Zadig
Un jour, se promenant auprès d’un petit bois, il vit accourir à lui un eunuque de la reine, suivi de plusieurs officiers qui paraissaient dans la plus grande inquiétude, et qui couraient çà et là comme des hommes égarés qui cherchent ce qu’ils ont perdu de plus précieux. Jeune homme, lui dit le premier eunuque, n’avez-vous point vu le chien de la reine ? Stade répondit modestement, C’est une chienne, et non pas un chien. Vous avez raison, reprit le premier eunuque. C’est une épagneul très petite, ajouta
Stade ; elle a fait depuis peu des chiens ; elle boite du pied gauche de devant, et elle a les oreilles très longues. Vous l’avez donc vue ? Dit le premier eunuque tout essoufflé. Non, répondit Stade, je ne l’ai jamais vue, et je n’ai jamais su si la reine avait une chienne. Précisément dans le même temps, par une bizarrerie ordinaire de la fortune, le plus beau cheval de l’écurie du roi s’était échappé des mains d’un palefrenier dans les plaines de babiole.
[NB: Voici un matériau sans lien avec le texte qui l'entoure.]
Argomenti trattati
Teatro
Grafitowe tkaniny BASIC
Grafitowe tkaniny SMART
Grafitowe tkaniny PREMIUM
Le grand-veneur et tous les autres officiers couraient après lui avec autant d’inquiétude que le premier eunuque après la chienne.
Le grand-veneur s’adressa à sud swaps toi vie nixe page Stade premier bu soûlaient I H0fi6pq 15, 2009 | 4 pages Stade, et lui demanda s’il n’avait point vu passer le cheval du roi. C’est, répondit Stade, e cheval qui galope le mieux ; il a cinq pieds de haut, le sabot fort petit ; il porte une queue de trois pieds et demi de long ; les obsolètes de son mors sont d’or à vingt-trois carats ; ses fers sont d’argent onze deniers. Quel chemin a-t-il pris ? Où est-il ? Demanda le grand-veneur. Je ne l’ai point vu, répondit Stade, et je n’en ai jamais entendu parler.
Le grand-veneur et le premier eunuque ne doutèrent pas que Stade n’eut volé le cheval du roi et la chienne de la reine ; ils le firent conduire devant l’assemblée du grand désertera, qui e condamna au connut, et à passer le reste de ses jours en sibérien. A peine le jugement fut-il rendu qu’on retrouva le cheval et la chienne. Les juges furent dans la douloureuse nécessité de réformer leur arrêt ; mais ils condamnèrent Stade à payer quatre cents onces d’or, pour avoir dit qu’il n’avait point vu ce qu’il avait vu.
AI fallut d’abord payer cette amende ; après quoi il fut permis Stade de plaider sa cause au conseil du grand désertera ; il parla en ces termes : «Étoiles de justice, abîmes de science, miroirs de vérité, qui avez la pesanteur du plomb, la dureté du fée justice, abîmes de science, miroirs de vérité, qui avez la pesanteur du plomb, la dureté du fer, l’éclat du diamant, et beaucoup d’affinité avec l’or, puisqu’ m’est permis de râler devant cette auguste assemblée, je vous jure par arrosage, que je n’ai jamais vu la chienne respectable de la reine, ni le cheval sacré du roi des rois.
Voici ce qui m’est arrivé: Je me promenais vers le petit bois où j’ai rencontré depuis le vénérable eunuque et le très illustre grand- veneur. J’ai vu sur le sable les traces d’un animal, et j’ai jugé aisément que c’étaient celles d’un petit chien. Des sillons légers et longs, imprimés sur de petites éminences de sable entre les traces des pattes, m’ont fait connaître que c’était ne chienne dont les mamelles étaient pendantes, et qu’ainsi elle avait fait des petits il y a peu de jours.
D’autres traces en un sens différent, qui paraissaient toujours avoir rasé la surface du sable à côté des pattes de devant, m’ont appris qu’elle avait les oreilles très longues ; et comme j’ai remarqué que le sable était toujours moins creusé par une patte que par les trois autres, j’ai compris que la chienne de notre auguste reine était un peu boiteuse, si je l’ose dire.